The low slung roofline reduces headroom and gives the ELR a more intimate cabin compared to the more practical minded Volt. It’s not as cramped as the Karma, but matches it in luxury with one of Cadillac’s most elegant interiors. Three interior schemes give you a choice between olive-ash, open pore wood or real piano black trim with a lacquered finish. The touches of luxury extend to the leather panels on the door that feature stitched seams. The centerpiece of the interior might be Cadillac’s 8” tablet-like CUE system that functions as a communications/entertainment/and monitoring control. The touch based system operates with a familiar Android tablet like functionality. All light sources inside or out are LED powered, from the headlights to the charging indicators on the dash. despite the long hatchback-like C pillar, the ELR is not hatchback. The small trunk opens up to reveal just enough space for two golf bags or a row of grocery bags if you can inagine the ELR doing domestic duty.
The ELR will be built alongside the Volt in Hamtramck Michigan later in 2013 and will go in sale as a 2014 model. It will be sold like the Volt in Europe and eventually China. Some might wonder why Cadillac followed Chevy in introducing a hybrid electric to the market. The fact that GM chose Chevy first implies that it’s serious about making the electric and alternative energy cars mainstream and affordable in America. The rollout of the ELR is just icing on the cake.
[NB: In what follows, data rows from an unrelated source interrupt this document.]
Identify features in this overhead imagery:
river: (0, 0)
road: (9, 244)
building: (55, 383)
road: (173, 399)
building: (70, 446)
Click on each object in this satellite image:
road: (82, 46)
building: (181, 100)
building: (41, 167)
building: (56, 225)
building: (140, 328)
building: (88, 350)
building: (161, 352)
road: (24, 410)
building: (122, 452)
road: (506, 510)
Presumably Cadillac did not rush the ELR on the Volts coattails because it was trying to make an acceptable compromise between the extended range of an electric car and the luxury expectations of a Cadillac. Expected to sell at just under $60,000, the ELR looks to be a stylish bargain. How it will stack up against two door models from Tesla has yet to be seen, but the Cadillac back by GM vast dealer network will likely be a hit for those who want to think they are saving the planet, but want to look good doing so.